A Zeno Lanzini também recebe serviços de contratos de rede que abrangem diversas unidades da SES-AM, como postos de portaria com a DINAMICA Serviços Empresariais, atendimento em Psiquiatria com a Sociedade de Clínica Médica do Amazonas/COOPERCLIM, segurança patrimonial com a LOCATI e credenciamento em Ortopedia e Traumatologia com quatro prestadores. Nas fontes examinadas, não foi localizado rateio individualizado que permita atribuir à Zeno Lanzini parcela específica do valor total desses contratos-guarda-chuva.
O fio que liga as reportagens desta série
Separadamente, os achados desta série tratam de temas distintos: pagamentos recorrentes em rubricas indenizatórias, fornecedores com lacunas de vigência publicada, decisões antigas do TCE-AM, divergência entre bases financeiras e inconsistência cadastral no nome da unidade. Reunidos, eles justificam atenção aos mecanismos de registro, transparência e controle, mas não autorizam concluir que exista uma única causa ou responsabilidade comum. A grafia “Lanzine” funciona como exemplo simples de informação administrativa que permaneceu divergente por anos entre sistemas oficiais.
Perguntar Não Ofende (E o Cidadão Quer Saber)
• À SES-AM e à SEFAZ-AM: qual cadastro alimenta a grafia “LANZINE” nas portarias e bases orçamentárias, e por que a divergência persiste?
• Há plano de correção retroativa ou de padronização do nome da UG 017118 nos sistemas financeiros e de transparência?
• Quais atos formalizaram as nomeações e exonerações dos diretores gerais no período em que a transição não foi integralmente reconstruída pelas fontes públicas?
• Nos contratos de rede, é possível disponibilizar o rateio ou a medição específica dos serviços efetivamente destinados à Policlínica Zeno Lanzini?

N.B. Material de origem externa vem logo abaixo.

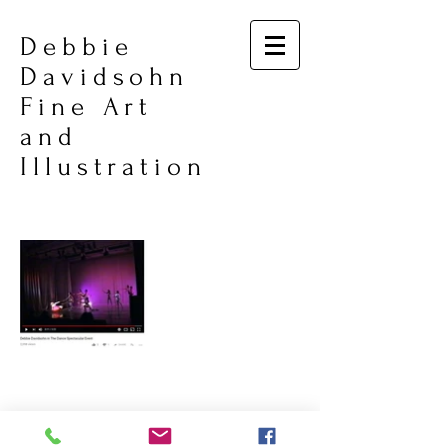
Debbie
Davidsohn
Fine Art
and
Illustration
© 2026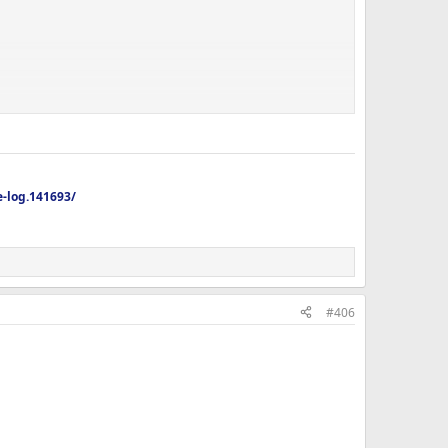
-log.141693/
#406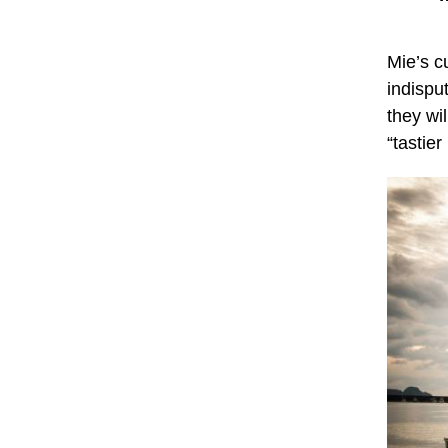
Mie’s cu
indispu
they wil
“tastier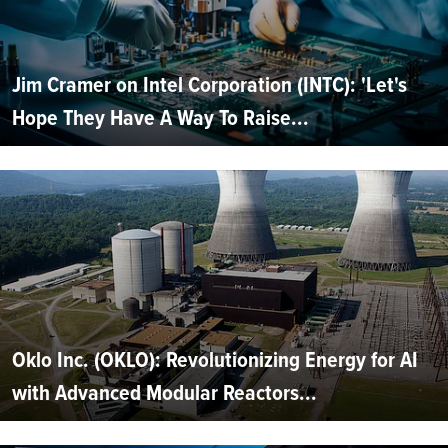
Jim Cramer on Intel Corporation (INTC): 'Let's
Hope They Have A Way To Raise...
Oklo Inc. (OKLO): Revolutionizing Energy for AI
with Advanced Modular Reactors...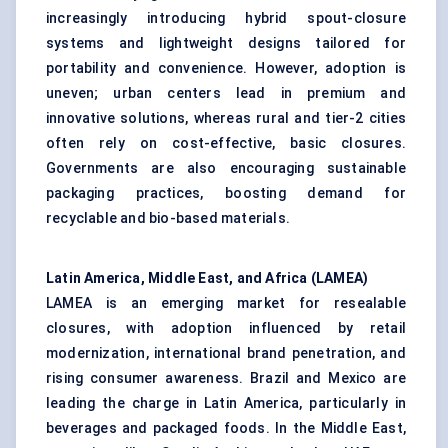
increasingly introducing hybrid spout-closure
systems and lightweight designs tailored for
portability and convenience. However, adoption is
uneven; urban centers lead in premium and
innovative solutions, whereas rural and tier-2 cities
often rely on cost-effective, basic closures.
Governments are also encouraging sustainable
packaging practices, boosting demand for
recyclable and bio-based materials.
Latin America, Middle East, and Africa (LAMEA)
LAMEA is an emerging market for resealable
closures, with adoption influenced by retail
modernization, international brand penetration, and
rising consumer awareness. Brazil and Mexico are
leading the charge in Latin America, particularly in
beverages and packaged foods. In the Middle East,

• Que mecanismo de governança de dados garante hoje que nomes, responsáveis, contratos e valores estejam consistentes entre CNES, Diário Oficial, SES-AM e SEFAZ-AM?
FECHAMENTO
O erro no nome não é, por si só, indício de desvio, pagamento indevido ou falha assistencial. É uma inconsistência cadastral verificável: atos e documentos administrativos usam “Zeno Lanzini”, enquanto o módulo orçamentário examinado registra “Lanzine” de forma recorrente desde pelo menos 2004.
A série também encontrou lacunas na reconstrução de nomeações de diretores e na individualização de contratos de rede que atendem múltiplas unidades. Esses limites documentais não autorizam afirmar que os atos não existam ou que a Zeno tenha recebido valores diferentes daqueles devidos; mostram apenas que a transparência pública não permite ligar todos os pontos em nível da unidade.
Por isso, o valor jornalístico do erro de grafia é menos o erro em si do que aquilo que ele revela sobre consistência de dados. Um nome divergente que atravessa sistemas e anos pode dificultar buscas, cruzamentos e auditorias, mesmo sem produzir qualquer efeito financeiro material comprovado.
Esta reportagem termina onde terminam os documentos. Eles demonstram a divergência de grafia, os registros de direção localizados e a existência de contratos de rede sem rateio público identificado; não permitem atribuir intenção, dano ou responsabilidade individual pela persistência do erro. Onde há documento, a reportagem afirma. Onde há apenas sinal, identifica-o como sinal. E onde a prova termina, termina também a conclusão.
Fontes
Dossiê Técnico da Policlínica Zeno Lanzini (Achados 1, 4 e 10); Diário Oficial do Estado do Amazonas; Carta de Serviços da Policlínica Zeno Lanzini (edições março/2022 e junho/2024); decisão do TCE-AM sobre as contas de 2017; página institucional da SES-AM.